Exploring The Evolution Process And Requirements For Molecular Recognition Via Highly Functionalized Aptamers

Expanding the chemical diversity of oligonucleotide libraries has allowed the evolution of synthetic nucleic acid polymers with enhanced molecular recognition and catalytic abilities. Thus, synthetic methods that enable the sequence-defined incorporation of diverse chemical modifications in developing novel or improved nucleic acid polymers and selection methods that facilitate efficient enrichment of high-quality aptamers are of particular importance in identifying novel or improved nucleic acid polymers for diagnostics and therapeutics.
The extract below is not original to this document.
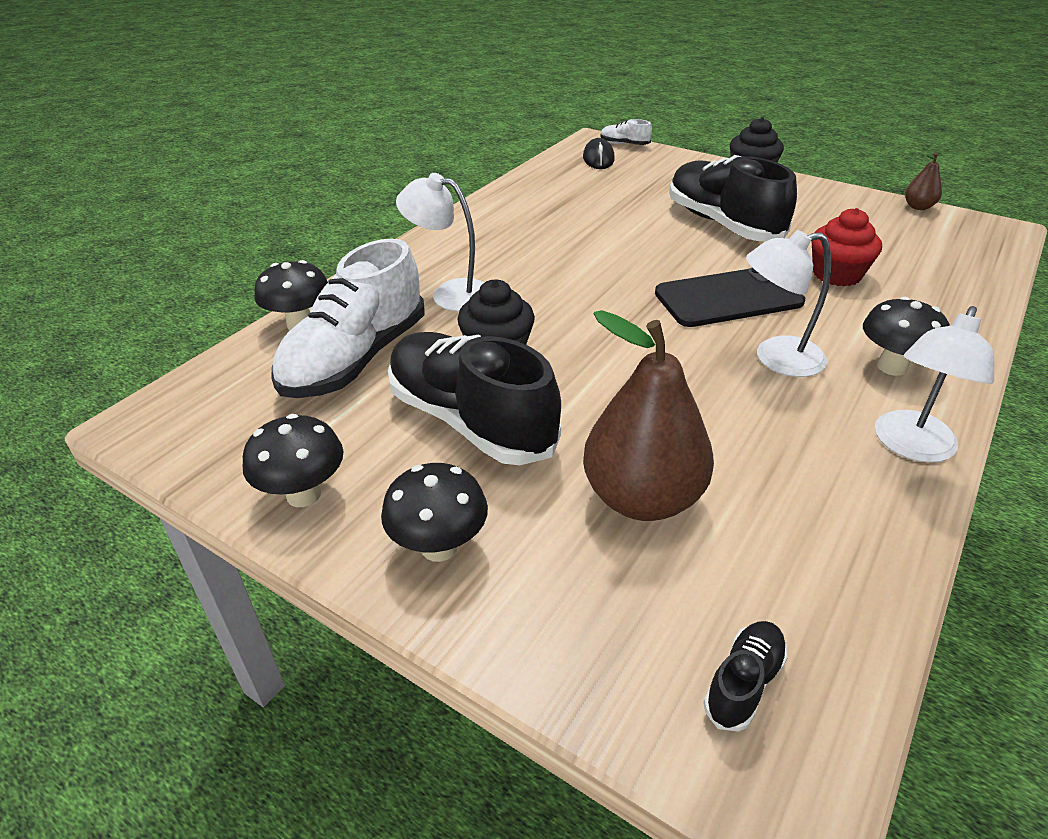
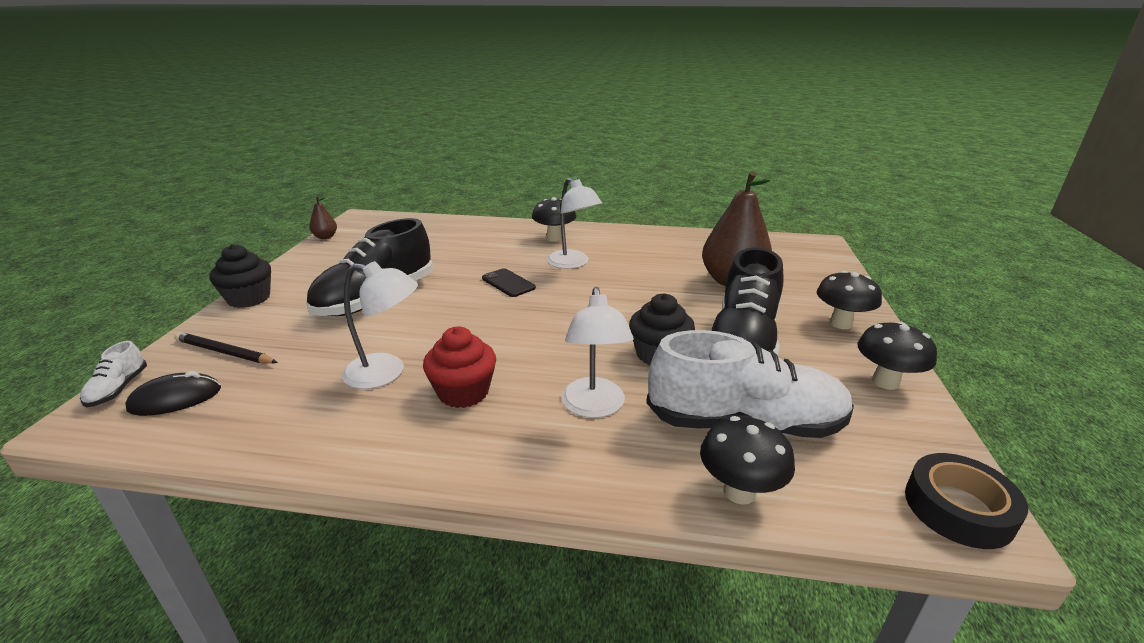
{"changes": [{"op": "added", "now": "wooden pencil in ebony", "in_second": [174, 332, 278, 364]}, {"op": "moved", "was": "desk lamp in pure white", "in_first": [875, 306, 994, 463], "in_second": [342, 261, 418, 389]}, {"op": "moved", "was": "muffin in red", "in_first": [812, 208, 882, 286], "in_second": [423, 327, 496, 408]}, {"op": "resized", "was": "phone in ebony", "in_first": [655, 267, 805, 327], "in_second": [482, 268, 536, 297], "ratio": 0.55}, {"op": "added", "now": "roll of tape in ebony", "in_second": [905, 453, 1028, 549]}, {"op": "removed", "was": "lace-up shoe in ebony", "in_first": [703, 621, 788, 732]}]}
In this thesis, the advancement of ligase-catalyzed oligonucleotide polymerization (LOOPER) is discussed as a method to increase the chemical diversity of oligonucleotide libraries and its application towards the evolution of modified aptamers. An evaluation of the use of different ligases, scope and number of modifications, sequence space, and evolutionary outcomes from in vitro selections is provided, along with a critical lens on challenges to be addressed for the method to mature into a more widely adapted technology. Further to this, a variety of selection methods are discussed striving towards efficient single-round aptamer selection. The successful single-round aptamer selection against Thrombin is an inspiring outcome for future selections.